Jeremie Frimpong (Bayer Leverkusen to Liverpool)

Fee: £29.5m
Transfermarkt valuation at the time: £43.3m

He will have already found kinship with Frimpong, who paved the path from Leverkusen to Liverpool before May was even out.

The Dutchman’s return to the Premier League after nine years in the Manchester City academy had long felt inevitable. His homegrown status, allied with an eye-catching attacking flair at wing-back, made him a tantalising prospect.

Even during his time at Celtic it seemed as though Frimpong could make the grade at a higher level and he proved as such over four-and-a-half years in Germany; only three players made more appearances in the Almost Invincibles Season of 2023/24, including Wirtz.

There is some scepticism as to whether Liverpool really needed to replace Trent Alexander-Arnold with another ultra-attacking right-back with defensive frailties but that release clause made it too tempting an opportunity to pass up.

 

Cristian Mosquera (Valencia to Arsenal)

Fee: £13m rising to plus add-ons
Transfermarkt valuation at the time: £26.2m

While never intended to be the final piece in the puzzle, Mosquera represents Arsenal’s continued work trying to fill out the background. Squad depth has been a problem in recent seasons and much of this summer has been spent trying to avoid history repeating itself.

The belief is that Mosquera can pad out their defensive ranks in a far more cost-effective way than leading targets Dean Huijsen and Marc Guehi.

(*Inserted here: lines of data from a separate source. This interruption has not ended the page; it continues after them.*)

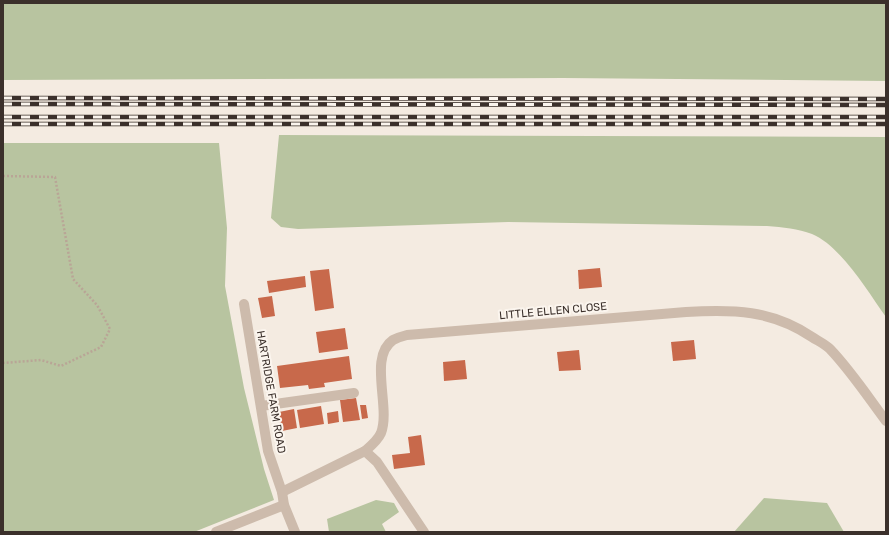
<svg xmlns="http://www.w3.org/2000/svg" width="889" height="535" viewBox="0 0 889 535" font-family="Rubik,sans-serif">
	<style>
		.green { fill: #b8c4a0 }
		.building { fill: #c8694b }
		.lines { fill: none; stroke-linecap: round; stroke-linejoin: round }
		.path { stroke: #b9a596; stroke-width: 2.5; stroke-dasharray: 2 2; stroke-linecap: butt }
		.minor { stroke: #cdbbac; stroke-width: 10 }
		.rail-casing { stroke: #3b302b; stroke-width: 4.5 }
		.rail { stroke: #fbf5ee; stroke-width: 3; stroke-dasharray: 9; stroke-linecap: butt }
		.labels { text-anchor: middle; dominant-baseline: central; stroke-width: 4; stroke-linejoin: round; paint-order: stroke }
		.street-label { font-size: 11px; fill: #3b302b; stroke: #fbf5ee }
	</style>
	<rect width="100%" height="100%" fill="#f4ebe1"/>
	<!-- green -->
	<g class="green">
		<polygon points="3,3 886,3 886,81 563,78 3,80"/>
		<path d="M279 135 886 137V317C868 292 841 246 812 234 798 229 783 227 767 226L508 222 298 229 281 227 271 218Z"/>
		<polygon points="3,143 219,143 227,228 225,286 244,388 264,469 274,500 194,532 3,532"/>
		<polygon points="764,498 827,503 844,532 734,532"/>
		<polygon points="376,500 394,503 399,512 382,524 386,532 329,532 327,519"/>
	</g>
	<!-- building -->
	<g class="building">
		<polygon points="600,268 602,287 579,289 578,270"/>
		<polygon points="329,269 334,308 315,311 310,271"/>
		<polygon points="305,276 306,287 269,293 267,281"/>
		<polygon points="272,296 275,316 262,318 258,298"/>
		<polygon points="345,328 348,349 319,353 316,332"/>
		<polygon points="694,340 696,359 673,361 671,342"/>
		<polygon points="579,350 581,370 559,371 557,352"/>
		<polygon points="349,356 352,379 324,383 325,387 309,389 308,385 280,388 277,366"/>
		<polygon points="465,360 467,379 444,381 443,362"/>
		<polygon points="356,398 360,420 343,422 340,400"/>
		<polygon points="360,405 366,405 368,418 362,419"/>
		<polygon points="321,406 324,424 300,428 297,410"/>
		<polygon points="294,409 297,428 282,431 279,412"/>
		<polygon points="338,411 339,422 328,424 327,413"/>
		<polygon points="421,435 425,465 394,469 392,455 410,453 408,437"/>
	</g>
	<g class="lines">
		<!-- path -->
		<polyline class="path" points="3,176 55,177 73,279 97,305 110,329 101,347 61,366 41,360 3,363"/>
		<!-- minor -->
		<g class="minor">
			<polyline points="244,304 268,451 282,492 284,505 295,532"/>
			<polyline points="261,406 354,393"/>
			<polyline points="365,451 377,462 424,532"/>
			<path d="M282 492 365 451C371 446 378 440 381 433 391 407 368 357 393 340 397 338 403 336 407 335L686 312C733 309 772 310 812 337 818 341 825 344 830 349 851 371 868 397 886 421"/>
			<polyline points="216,532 284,505"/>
		</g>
		<!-- rail casing -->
		<g class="rail-casing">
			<g id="rail">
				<polyline points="3,98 886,99"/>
				<polyline points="3,104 886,105"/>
				<polyline points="3,117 886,117"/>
				<polyline points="3,124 886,124"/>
			</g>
		</g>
		<!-- rail -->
		<use href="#rail" class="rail"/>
	</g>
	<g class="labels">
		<!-- street labels -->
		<g class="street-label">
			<text transform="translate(553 311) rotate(-5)">LITTLE ELLEN CLOSE</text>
			<text transform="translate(271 392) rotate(80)">HARTRIDGE FARM ROAD</text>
		</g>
	</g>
	<!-- border -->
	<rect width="889" height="535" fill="none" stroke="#3b302b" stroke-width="8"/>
</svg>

With no such Premier League tax to pay on the 21-yeat-old as there would have been with either of those players, it meant the budget could be spread better elsewhere.

Considering the numbers involved, it is difficult to see how the deal backfires. If Mosquera does not realise his immense potential then £13m was a risk worth taking and most of that should be made back even in the worst-case scenario by a club weirdly atrocious at selling players.

But the alternative is that Mosquera grows into the confident, versatile and gifted defender most expected him to become in Spain, taking the Jakub Kiwior route to trusted first-team option.

 

Rayan Cherki (Lyon to Manchester City)

Fee: £30.45m rising to £34m
Transfermarkt valuation at the time: £39m

Those pre-Club World Cup signings really do fall into a bit of a blind spot. Manchester City were the biggest summer spenders at one point but have been overtaken by a handful of sides after their early June splurge.

Tijani Reijnders might form the basis of a cogent argument but Cherki still feels like the most intriguing addition to Pep Guardiola’s refreshed pack. Even beyond the battle with Wirtz which promises to become laborious within a few weeks of the season starting, his brand of inventive, individualistic, dribbling-led creativity is precisely the sort this manager supposedly stifles.

But as Jack Grealish nears his Etihad end and the era of De Bruyne comes to a close, Manchester City needed a change. Cherki might be their most narratively interesting signing at the very least since Erling Haaland changed the equation.

That Cherki arrived in the Premier League discussing his Ballon d’Or prospects underlines his quality and confidence. It could easily go wrong, but at a fee which will not rank among the 20 biggest paid this summer it is a potential bargain and absolutely worth the risk.

 

Liam Delap (Ipswich to Chelsea)

Fee: £30m
Transfermarkt valuation at the time: £34.7m

The lesson here is that release clauses are starting to have a significant influence on the market. Although it should be said that in the case of Delap, the insertion of such fine print in his Ipswich contract always made his Portman Road move essentially an expensive loan.

Ipswich paid £20m to Manchester City for the striker, who was thought to have a £40m release clause in his deal which would drop to £30m upon relegation.

Twelve goals and two assists in his first Premier League season, while leading the line for a promoted side otherwise lacking firepower, was always going to spark a summer auction.

Chelsea emerged victorious despite interest from most of England’s top flight, as Delap appreciated “the stature of this club and the trajectory it is on with these players and the head coach”.

He helped the Blues win the Club World Cup within a few weeks of his arrival and really could be the madman striker they need to reach the next level.